_Passage_
CHIP-2025-05 Functions: Function Definition and Invocation Operations

Maybe I’m unable to explain it well, which is why there is a long form that I’ve linked to.

I’ve said this now several years in a row to you specifically, BCA, if there can be a phone conversation to have a much higher bandwidth meeting then maybe this is solvable in an hour. It probably was in the ABLA case where you ended up apologizing for not understanding what I’ve been saying for 9 months and that I actually was right… A phone call could have shaved off those 9 months and avoided a lot of problems. Not to mention a lot of frustration all around.
I’m trying to be patient about it. Honestly, I am.

But it is frustrating that nobody seems to be able to understand the simple issue of code insertion as I explained with an actual example. If anyone does, please repeat in your own words to see where the confusion lies.

To be clear, the “issue” has not changed since day one. My argument is exactly the same as it has always been. Which is why we use the git repo to make clear it is immutable.

Bringing up “library distribution” (a concept that is in its infancy and can absolutely change in future) is weird.
It may indicate that you are thinking about things from ONE specific expected usage point of view. But as this is a low level programming language component, the usage that I explained is also possible and very likely to be how programmers will use it, as it is actually closer to how Bitcoin has operated for a decade.

Please do just talk about this in a level headed way so we can improve the proposal, as that is my intention.
Because it is possible to improve and fix. As long as we are able to talk about it without pointing fingers.

Thanks

The examples I’ve seen could easily be classified as programmer errors. Someone being able to write a broken contract that is exploitable shouldn’t be an obstacle for new functionality since we wouldn’t be able to deploy any VM features.

6 Likes

Hehe, you’re not wrong. But “programming” is a 60 year old profession and as those that have been here a long time know, the entire space is geared towards improving the status quo for programmers.
The main reason why new languages get released all the time is this. Improving the experience for the programmers. Less ability to shoot your own foot. (that’s a 1980s programmer reference, apologies)

I’m not sure why there is any push back at all here.
It’s not like I’m asking for much. It’s just that Jason doesn’t acknowledge he got ideas from me or something. While I did applaud him taking my suggested approach. I don’t really care about getting credit for my many solutions already being deployed in BCH, but it would be nice to not get push back every, EVERY single time.

And I have given a minimal intrusive (like, zero things taken away) solution, which seems to not get discussion either…

So, I insist to try and improve things. Maybe others will join in and we can all have a great Bitcoin Cash Scripting engine.

Tom, I may have missed some context, so to be fully clear:

  1. Is the solution you are advocating for to add OP_DEFINE_VERIFY in addition to the two opcodes (OP_DEFINE / OP_INVOKE) in CHIP-2025-05 Functions? Or is it to replace OP_DEFINE with OP_DEFINE_VERIFY?

  2. Is the above your preferred solution, or are you still in favor of multi-byte OP_DEFINE as in your withdrawn CHIP?

1 Like

That’s applicable to high level languages.

_Exercise goal_
Continue the forum thread on CHIP-2025-05 Functions, picking up right after its last post.

_Items from a data source_
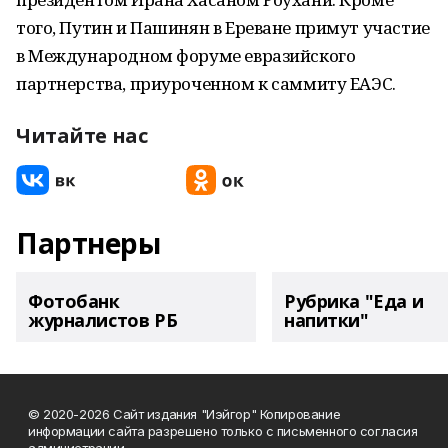
того, Путин и Пашинян в Ереване примут участие
в Международном форуме евразийского
партнерства, приуроченном к саммиту ЕАЭС.
Читайте нас
Партнеры
Фотобанк
Рубрика "Еда и
журналистов РБ
напитки"
© 2020-2026 Сайт издания "Иэйгор" Копирование
информации сайта разрешено только с письменного согласия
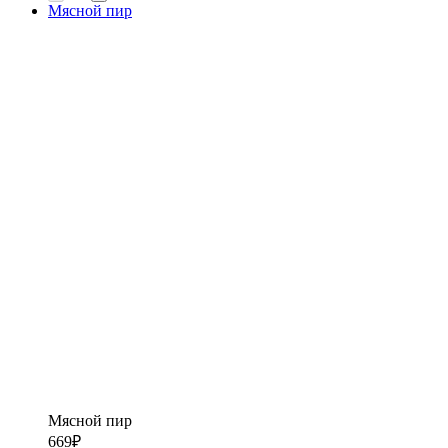
Мясной пир
Мясной пир
669
₽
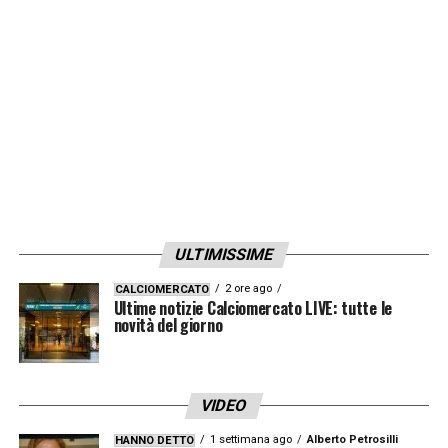
Le prossime settimane saranno decisive per
ufficializzare tutti i cambiamenti in atto e
definire i nuovi equilibri all’interno della
dirigenza juventina
.
LA PLAYLIST DELLE NOSTRE TOP NEWS
ULTIMISSIME
2 ore ago
CALCIOMERCATO
Ultime notizie Calciomercato LIVE: tutte le
novità del giorno
VIDEO
1 settimana ago
Alberto Petrosilli
HANNO DETTO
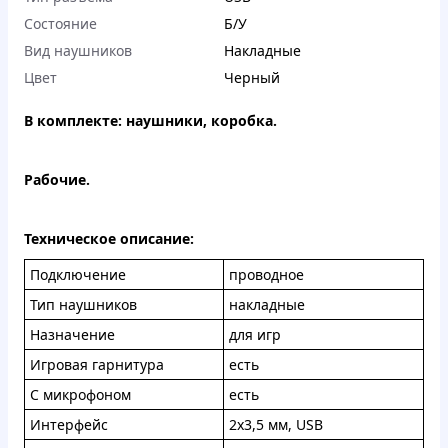
Состояние
Б/У
Вид наушников
Накладные
Цвет
Черный
В комплекте: наушники, коробка.
Рабочие.
Техническое описание:
Подключение
проводное
Тип наушников
накладные
Назначение
для игр
Игровая гарнитура
есть
С микрофоном
есть
Интерфейс
2x3,5 мм, USB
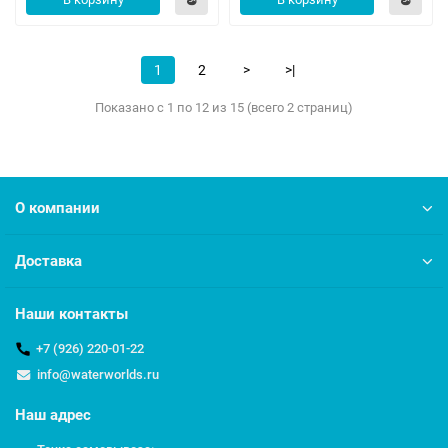
1
2
>
>|
Показано с 1 по 12 из 15 (всего 2 страниц)
О компании
Доставка
Наши контакты
+7 (926) 220-01-22
info@waterworlds.ru
Наш адрес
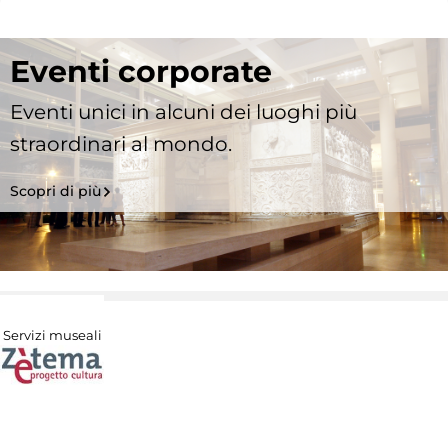
Eventi corporate
Eventi unici in alcuni dei luoghi più
straordinari al mondo.
Scopri di più
Servizi museali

_Solved problem_
BCH Script already contains foot guns (in the name of flexibility) and it’s plain weird to reserve one opcode for adding some “safety” for one specific use-case.

If an UTXO is locked and the script requires you to provide some data and a signature you need to validate the pubkey.
If an UTXO is locked and the script requires you to provide a specific NFT commitment you need to validate the category.
If an UTXO is locked and the script requires you to provide a specific code blob you need to validate the hash.

Why do we need extra belt and suspenders for the last example?

Validating “unknown” code with the hash is just one way of trusting external code, another one might be to validate that a specific NFT is used as input or that the code is signed by a known pubkey. Do we need extra opcodes for those also?

1 Like

Thanks good question.

The withdrawn chip has a bunch of ideas all together. Stack protection, sharing scripts between utxos, MAST, etc are probably too advanced and while I think they are cheap enough to add there seems to be resistance because today people don’t seem to need them.
So the chip remains withdrawn. I’m not pushing for those ideas. I won’t object to good ideas being stolen, though.

Indeed the idea to have an OP_DEFINE_VERIFY next to the proposed op-define is specifically made because the two opcodes have a very different use cases.

Today we have p2sh, which basically means you have zero code in your output, you present all your code at unlocking time.

The combination of op_define and op_define_verify allows the basics of repeatedly calling a method. But the verify directly ties to the existing way of usage in the p2sh.
What the verify method allows is that people create an output of type p2s. BUT it runs some code that may be held secret until unlocking.
During unlocking (in the input) the code is pushed and that is done securely because the hash is already on the blockchain.
So you re-created p2sh from normal components using a p2s and a op-define-verify.

With this basic concept you can build out the ideas. For instance you can create a poor man’s MAST by defining things only in an if-block and as such you can omit this script in the unlocking if it is not needed.

Additionally, you can use the verify feature to ‘pick’ data from another input on the same transaction securely. Even doing things like OP_CAT and similar. Because the end result is protected by hash. This means that if I create a transaction with 10 outputs then I can avoid copy pasting the script across all of them if they reuse it. Instead a couple of opcodes are used to fetch it.
While the original (non verify) can do this too, a user could spend this by building a transaction that pushes a new output with code that then hacks the original locking scripts. It would mean losing money. To instead use op_define_verify your script solves that problem.

Naturally, the normal define does not go away. So all the things people have been explaining before remain possible.

2 Likes

Here’s the link to referenced Tg discussion: Telegram: View @bchbuilders

It is useless either way, as @Jonas illustrated above (which seems to have gone over Tom’s head).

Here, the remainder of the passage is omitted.